[Indoor scene change data]

- - - - -

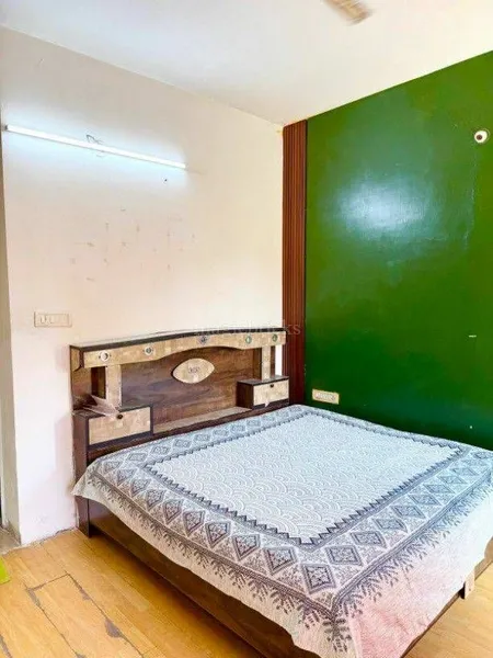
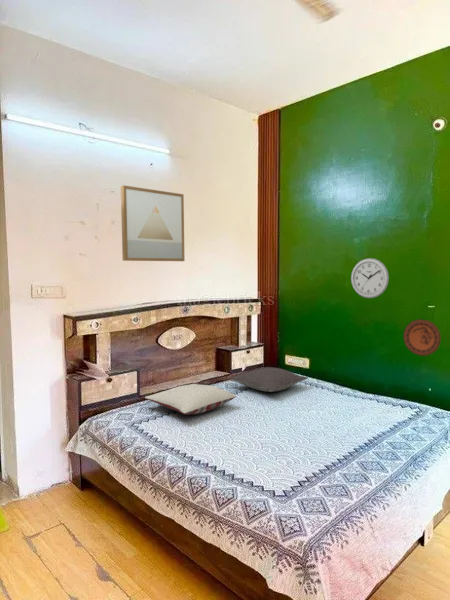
+ pillow [228,366,309,393]
+ decorative plate [402,318,442,357]
+ wall art [120,184,186,262]
+ wall clock [350,257,390,299]
+ pillow [144,383,237,416]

- - - - -

— WORK INSTRUCTION —
Every entry should be returned exactly as written, minus the pictures.

— RESPONSE AREA —
+ pillow [228,366,309,393]
+ decorative plate [402,318,442,357]
+ wall art [120,184,186,262]
+ wall clock [350,257,390,299]
+ pillow [144,383,237,416]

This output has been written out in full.